Tuesday, January 11, 2011
A Simplified Explanation of the Credit Crisis
The Crisis of Credit Visualized from Jonathan Jarvis on Vimeo.
This is a pretty simple explanation of what happened. The creator misses a few points though. First of all, don't believe the Wall Street lie that this was somehow the fault of the Fed, Fannie Mae, or the American homeowner. That's basically a banker going 75 in a 35, running over a bunch of people in his porsche, and then blaming the government for setting the speed limit so high. Yes, all of those played their part, but it was Wall Street greed and fraud that manufactured this crisis. As Steve Eisman, who made $1.5 billion shorting these CDOs said, "What-the entire American population woke up one morning and said, 'Yeah, I'm going to lie on my loan application'? Yeah, people lied. They lied because they were told to lie." Eisman and the others like him who made fantastic sums off this crisis weren't betting against people or the government; they were betting against the greed and mendacity of Wall Street.

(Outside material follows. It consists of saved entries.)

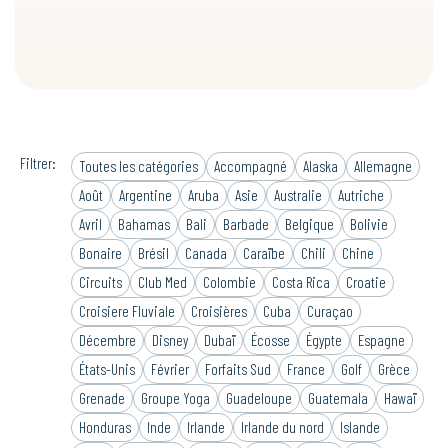
Filtrer:
Toutes les catégories
Accompagné
Alaska
Allemagne
Août
Argentine
Aruba
Asie
Australie
Autriche
Avril
Bahamas
Bali
Barbade
Belgique
Bolivie
Bonaire
Brésil
Canada
Caraïbe
Chili
Chine
Circuits
Club Med
Colombie
Costa Rica
Croatie
Croisiere Fluviale
Croisières
Cuba
Curaçao
Décembre
Disney
Dubaï
Écosse
Égypte
Espagne
États-Unis
Février
Forfaits Sud
France
Golf
Grèce
Grenade
Groupe Yoga
Guadeloupe
Guatemala
Hawaï
Honduras
Inde
Irlande
Irlande du nord
Islande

Anyway, the author leaves out that Wall Street firms were deliberately gaming the ratings agencies. The agencies didn't actually know what was in these bonds; in a lot of cases they just went off the average FICO score on each. So the firms matched people with high FICO scores but short credit histories with people with low FICO scores to increase the average score, and get the agencies to rate this stuff higher. The high ratings then convince lay investors that the bonds are safe, and that's how the fraudsters manage to get away with selling financial instruments that were really just ticking time bombs.